Networks, Synchronization and Emergence

A central paradigm of nonlinear science is the emergence of patterns and organized behavior from seemingly random interactions among underlying constituents.  Emergent phenomena are among the most awe inspiring topics in science.  Crystals are emergent, forming slowly from solutions of reagents.  Life is emergent, arising out of the chaotic soup of organic molecules on Earth (or on some distant planet).  Intelligence is emergent, and so is consciousness, arising from the interactions among billions of neurons.  Ecosystems are emergent, based on competition and symbiosis among species.  Economies are emergent, based on the transfer of goods and money spanning scales from the local bodega to the global economy.

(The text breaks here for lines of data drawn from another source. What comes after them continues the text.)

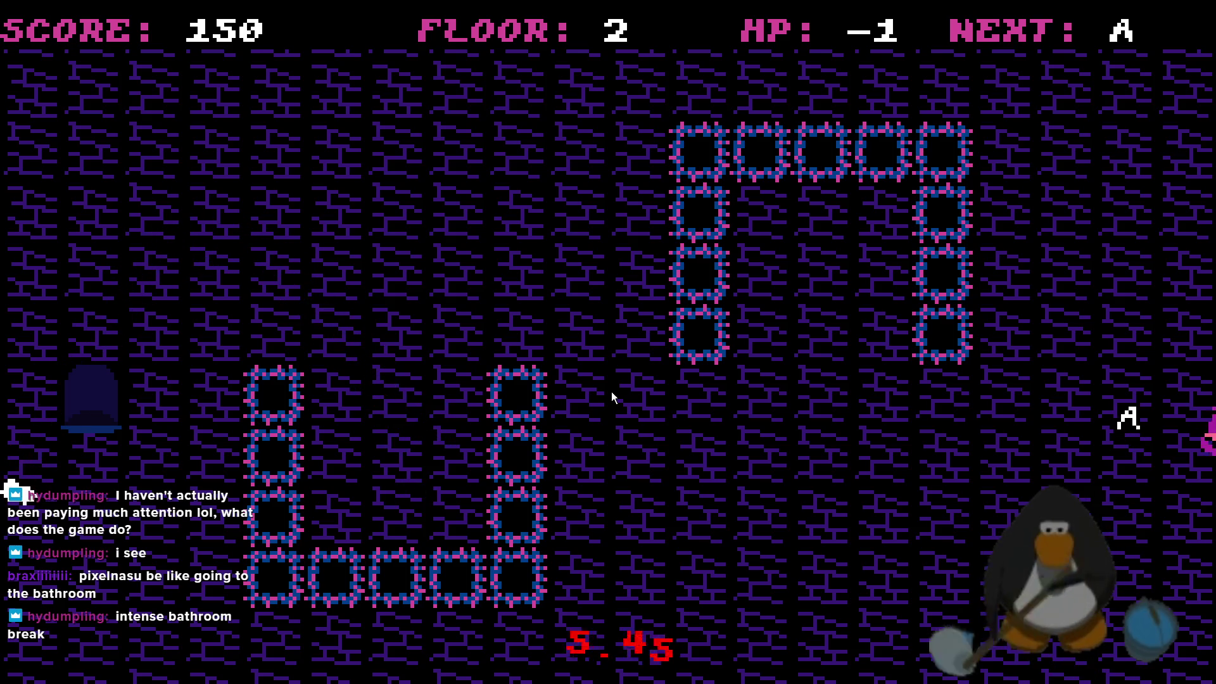
key(Left)
key(Up)
key(Down)
key(Left)
key(Down)
key(Up)
key(Left)
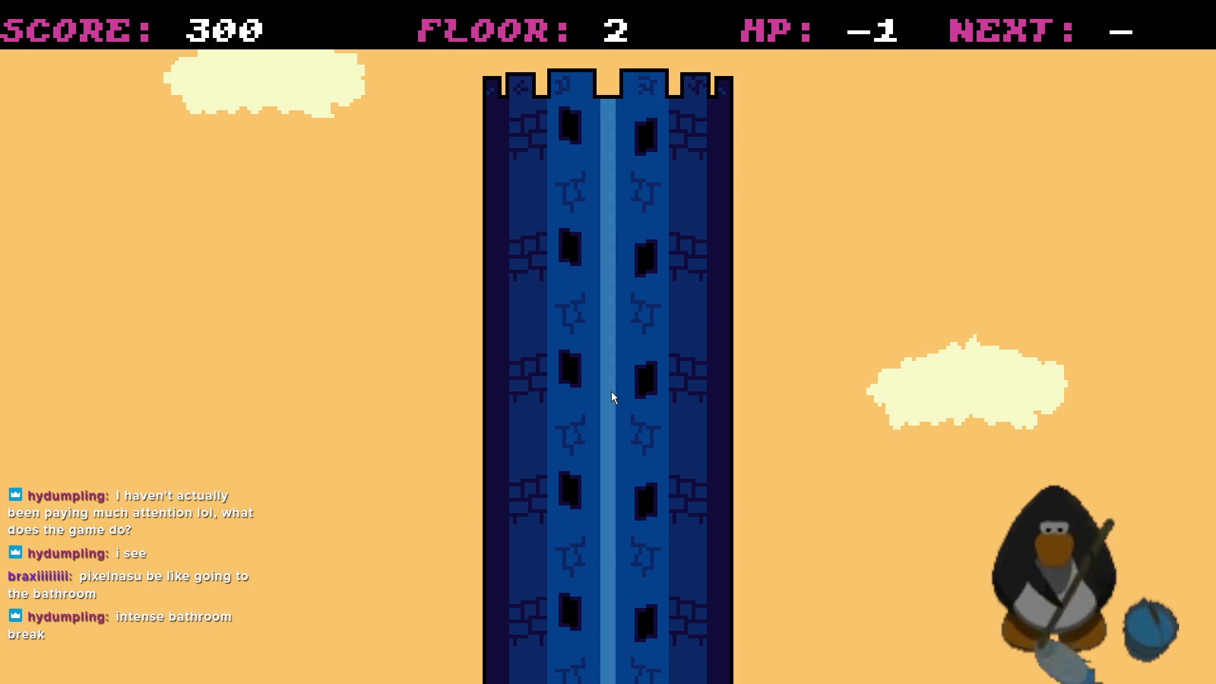
On the next floor, wrap around to collect the 3 and 2 pickups
key(Left)
key(Up)
key(Right)
key(Up)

One of the common underlying properties of emergence is the existence of networks of interactions.  Networks and network science are topics of great current interest driven by the rise of the World Wide Web and social networks.  But networks are ubiquitous and have long been the topic of research into complex and nonlinear systems.  Networks provide a scaffold for understanding many of the emergent systems.  It allows one to think of isolated elements, like molecules or neurons, that interact with many others, like the neighbors in a crystal or distant synaptic connections.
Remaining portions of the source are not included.